Comments on “How to End Poverty”

This is meant to be a simplified explanation, to spark the interest of those energetically seeking justice in the world. Parsimonious theories are easily open to criticism, but those robust theories that stand the test of time against such criticisms become the ones we revere the most. If however one is swayed by or employs logical fallacies of verbosity and authority, you should know that I’m someone who earnestly seeks the the truth, and desires to include the minds of all, not to stupefy or confuse. I posted this as an easy to understand teaser to learning more about the land value tax. However, for the sake of piquing interest in the subject, below are some quotes by some of the most respected minds in the world, both present and past, from across academic fields and political entrenchments, all essentially agreeing with the idea of land value taxation.
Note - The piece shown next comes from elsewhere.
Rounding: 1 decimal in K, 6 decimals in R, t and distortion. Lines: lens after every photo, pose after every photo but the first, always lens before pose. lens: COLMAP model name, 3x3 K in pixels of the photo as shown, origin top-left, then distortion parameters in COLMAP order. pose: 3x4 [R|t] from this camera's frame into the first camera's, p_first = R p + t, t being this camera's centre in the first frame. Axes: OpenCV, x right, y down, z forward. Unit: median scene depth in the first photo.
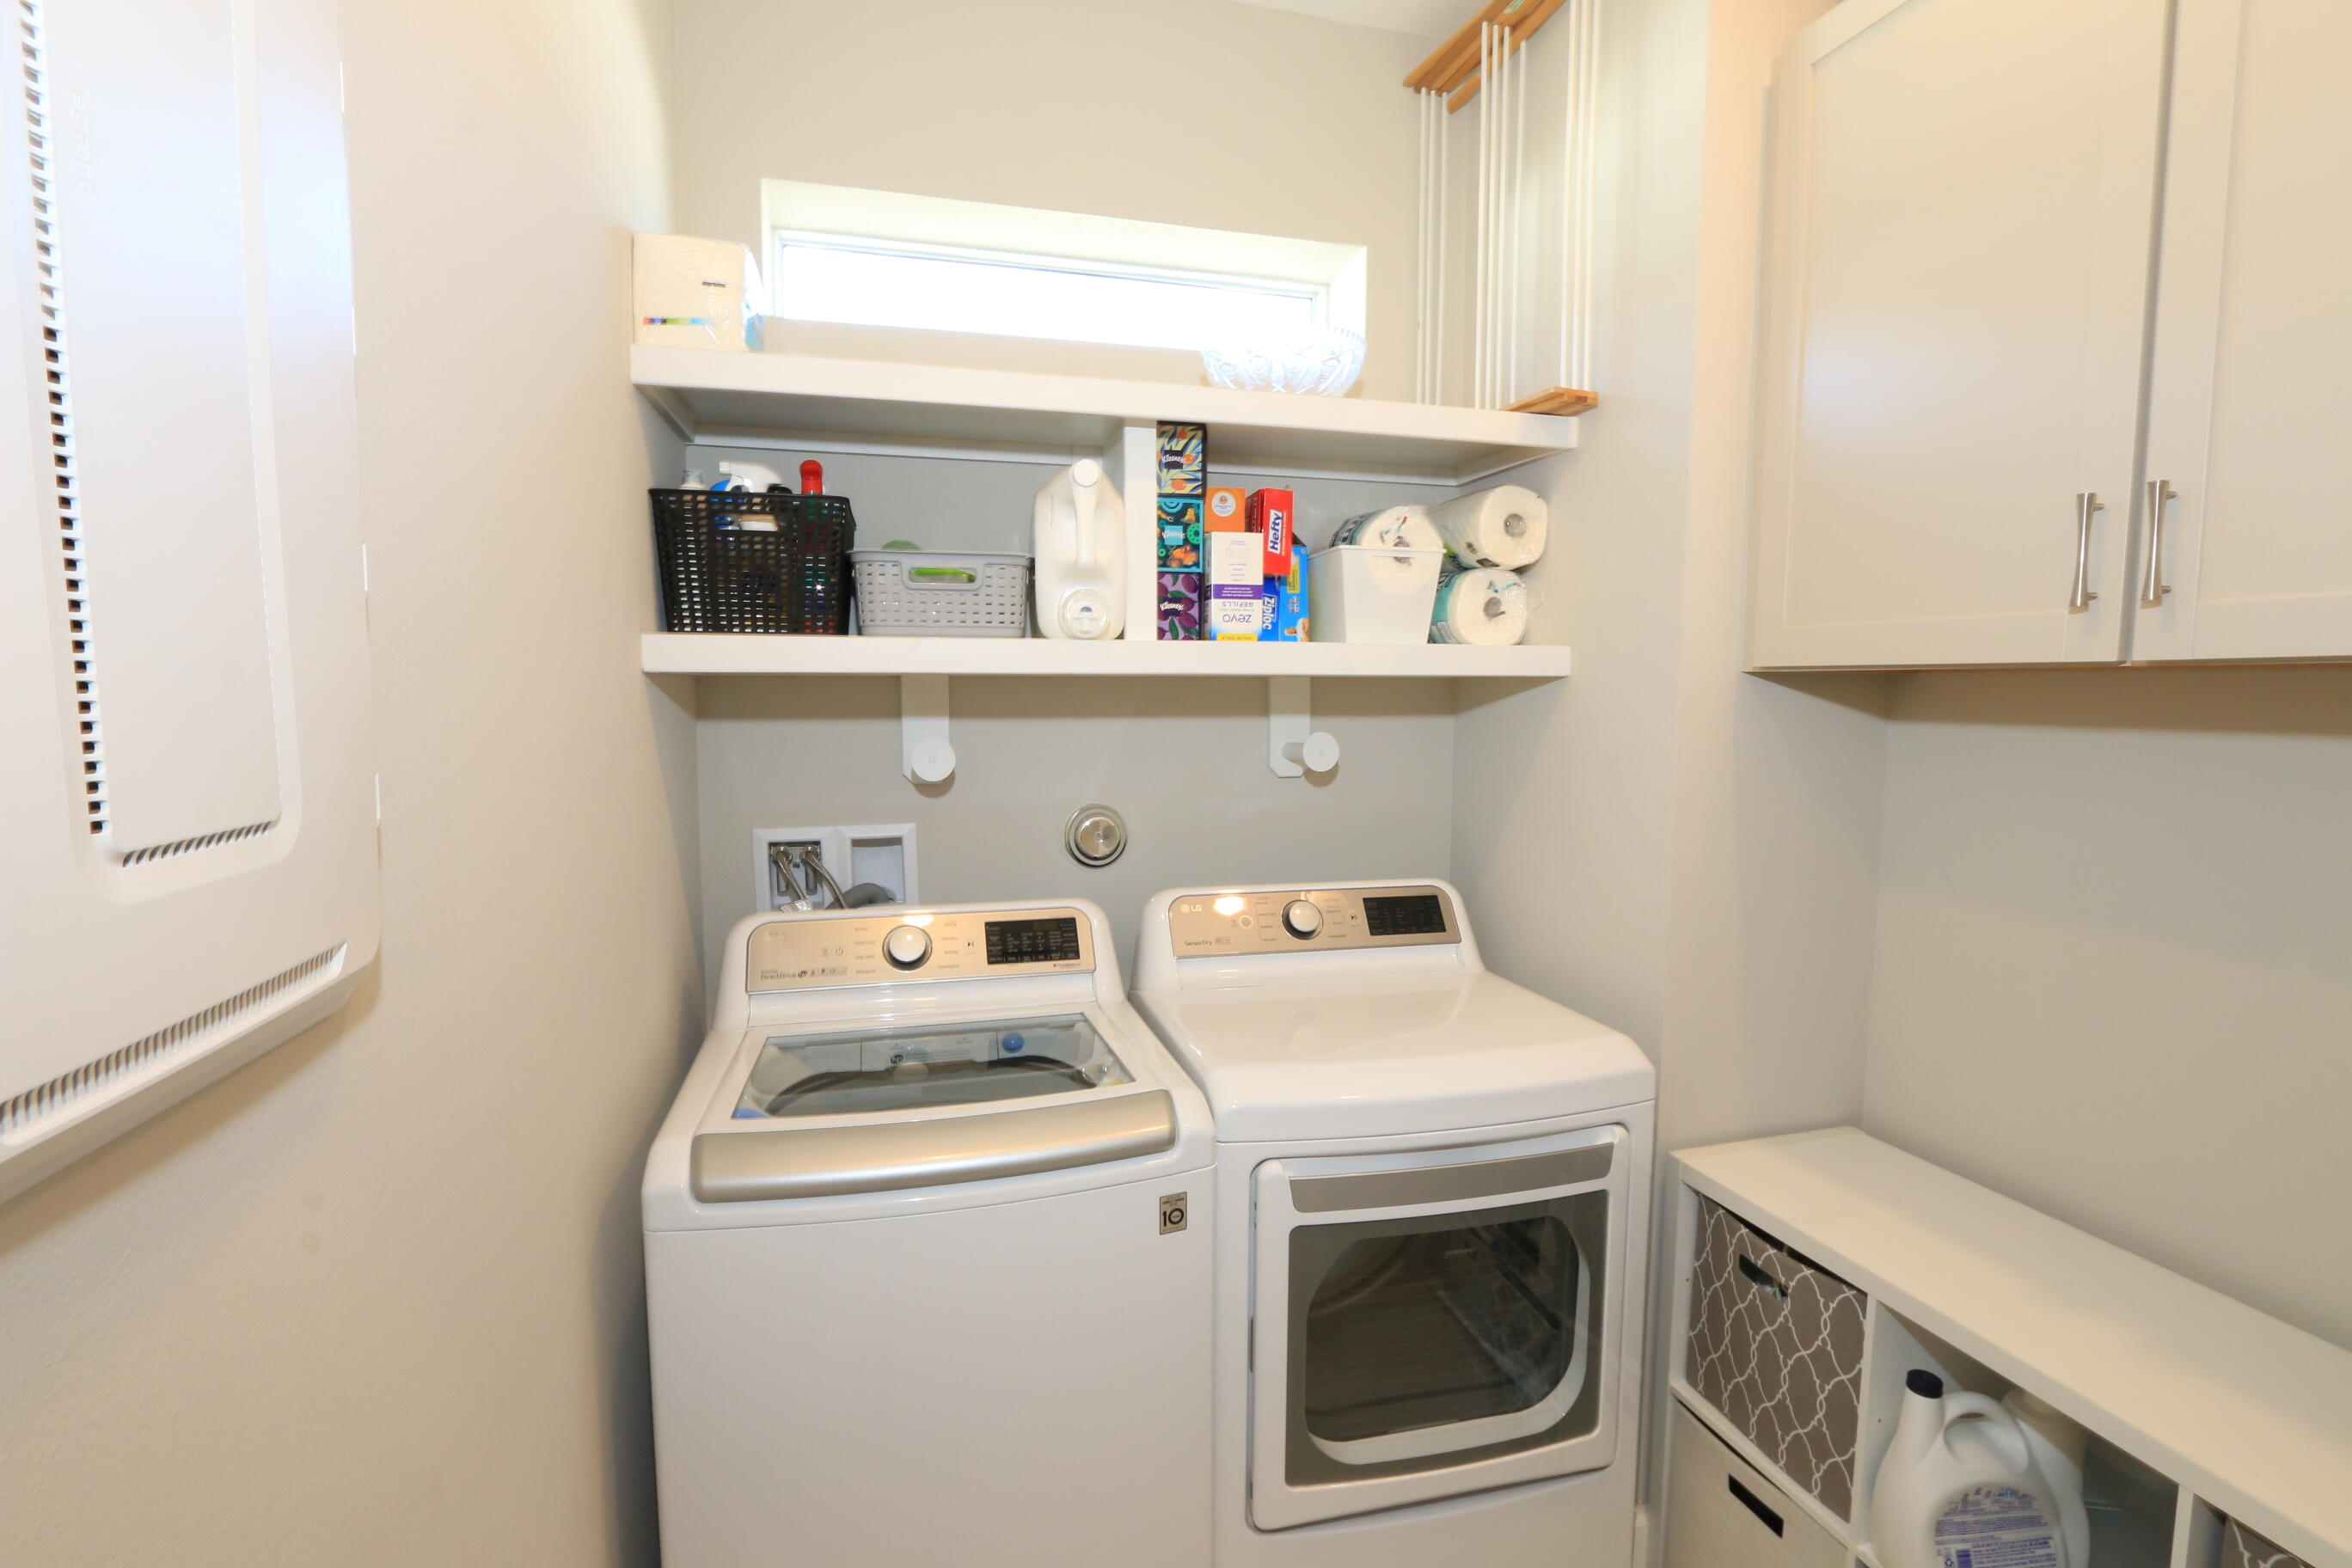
lens RADIAL K [[1099.5, 0, 1188.2], [0, 1099.5, 783.9], [0, 0, 1]] dist [-0.013658, 0.001134]
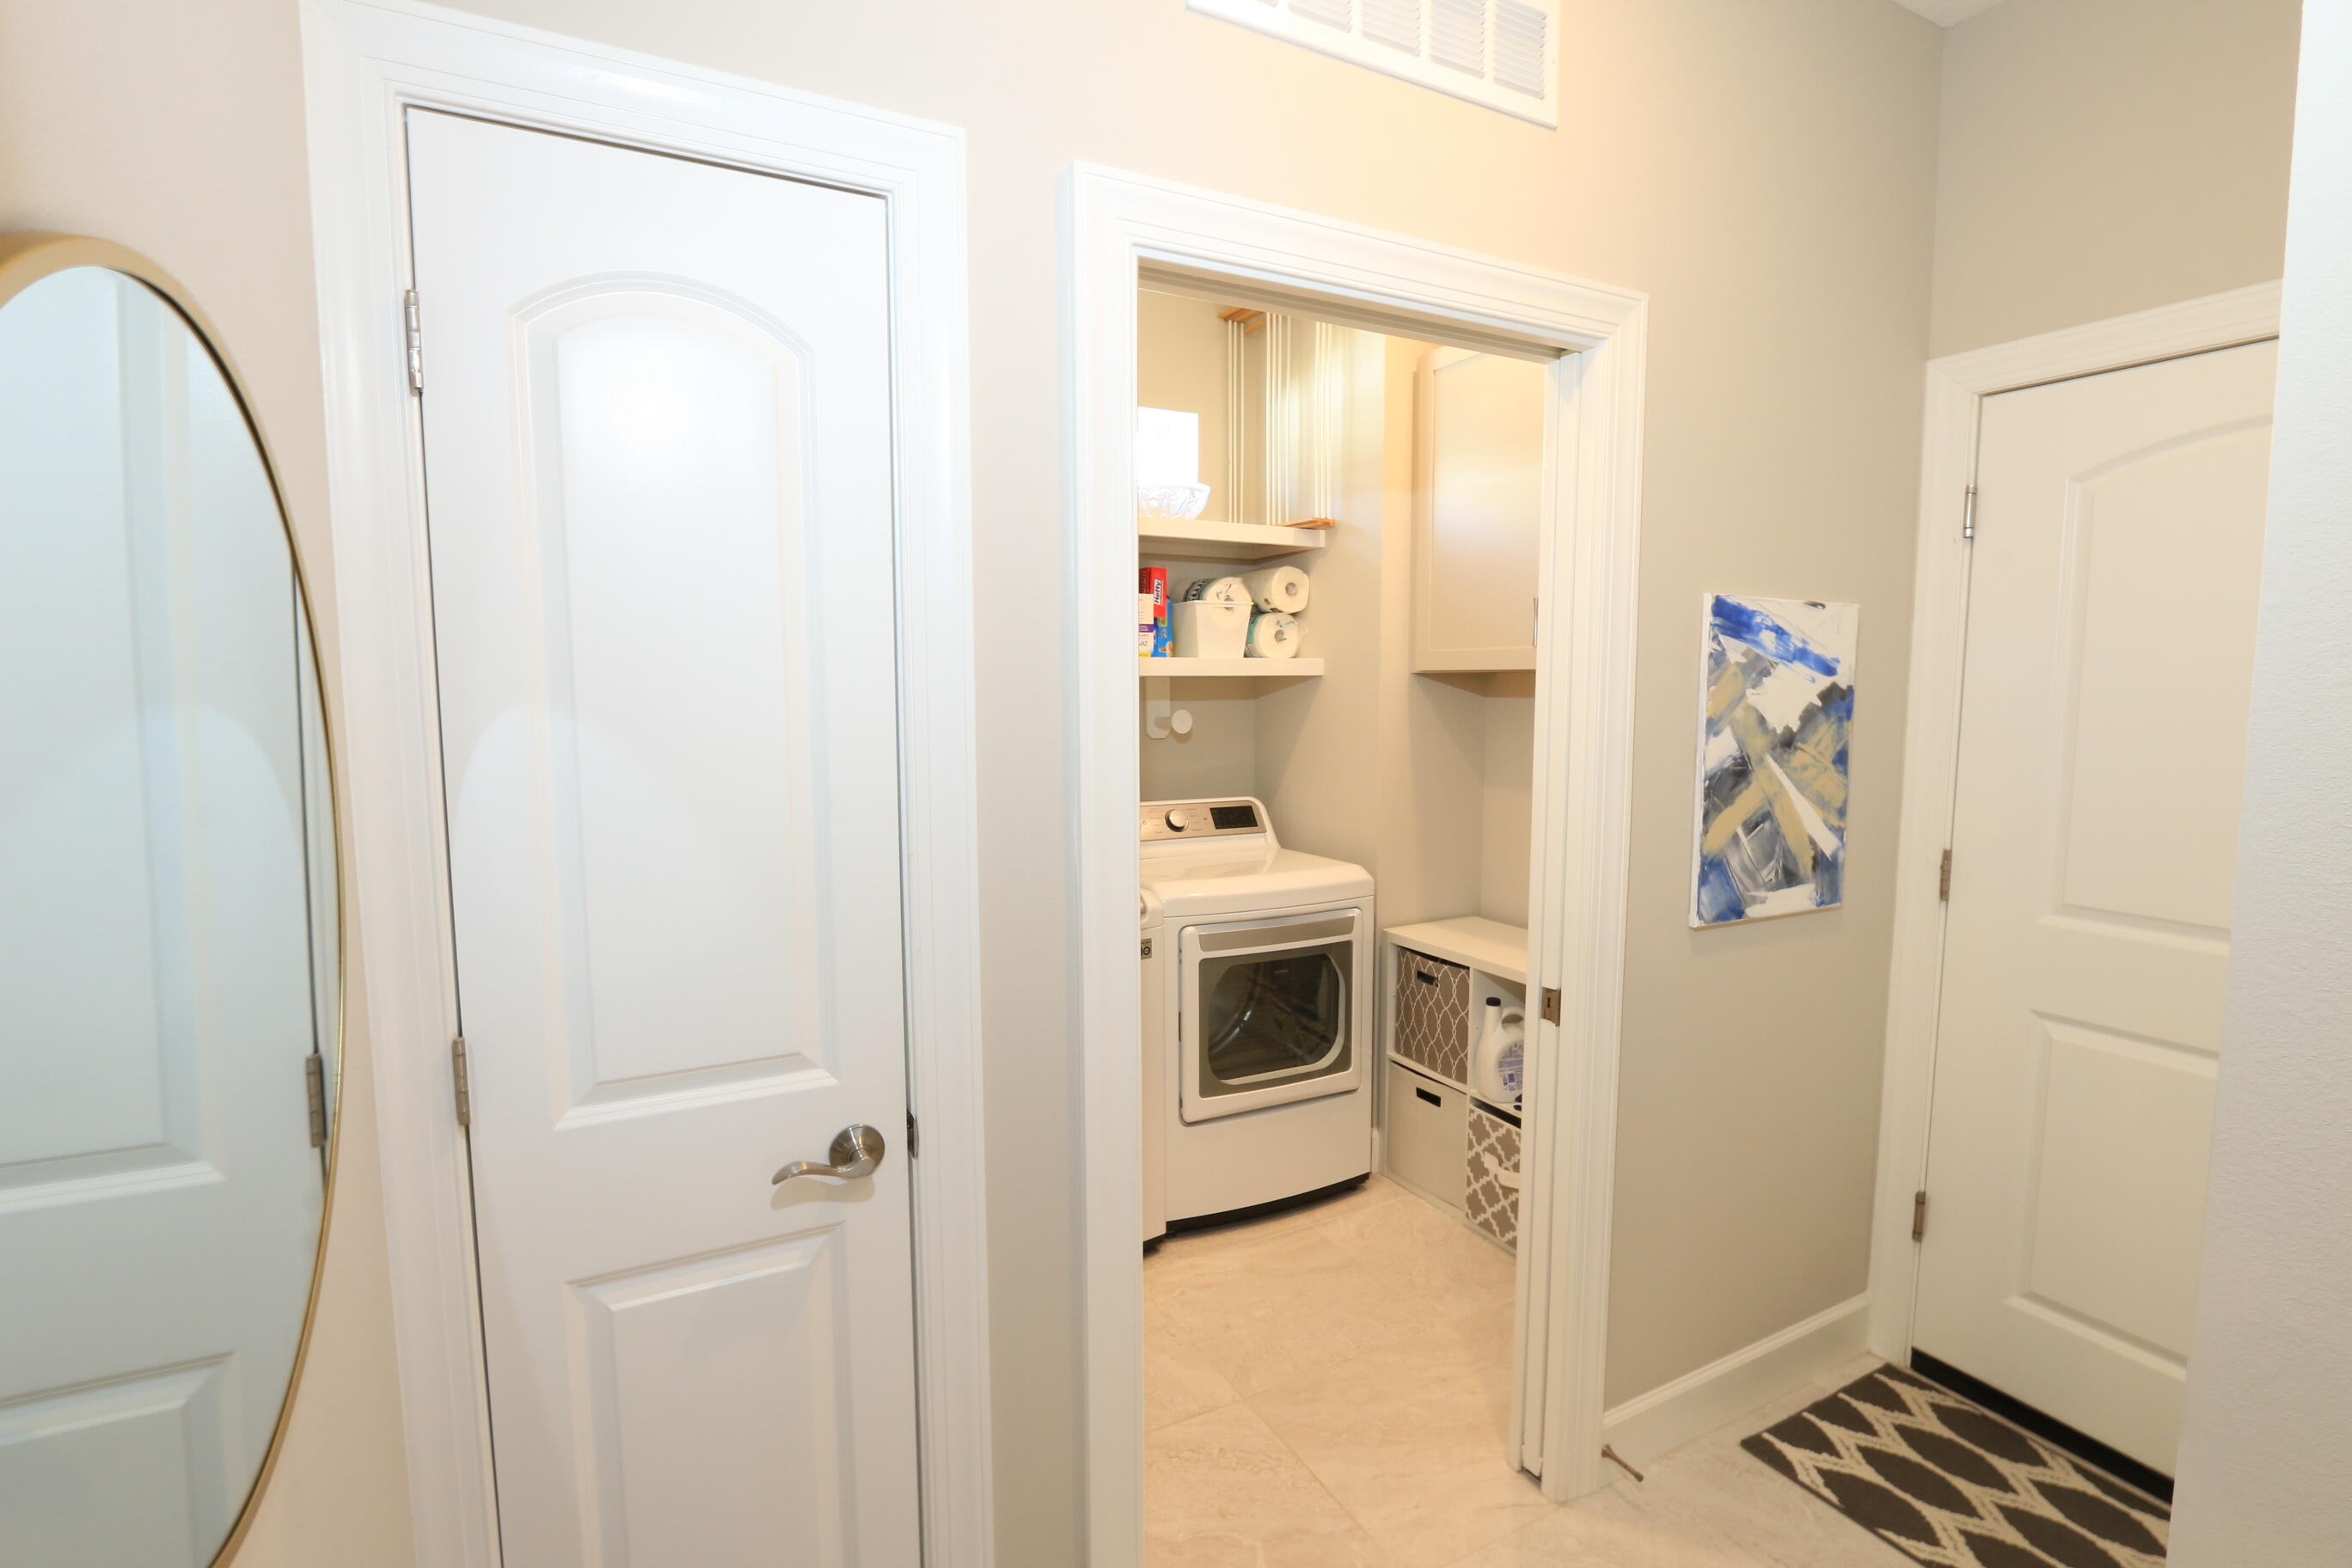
lens RADIAL K [[1099.5, 0, 1169.2], [0, 1099.5, 780.9], [0, 0, 1]] dist [-0.013658, 0.001134]
pose [[0.977529, -0.028502, 0.208863, -0.291174], [0.028183, 0.999593, 0.004506, 0.061084], [-0.208907, 0.001482, 0.977934, -0.732614]]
They do so because it exposes one of the great truths about the world, why poverty and unnecessary suffering exists despite immense industrial progress-the land monopoly. Land value taxation is the silver bullet that, if implemented, will change the world for the better in the way we all truly long for. Though we may squabble and act petty over other issues; this is the one we can all agree on given patience, common sense, and love.

There are many facets of this idea that I have not explained for the sake of brevity and not overwhelming new comers.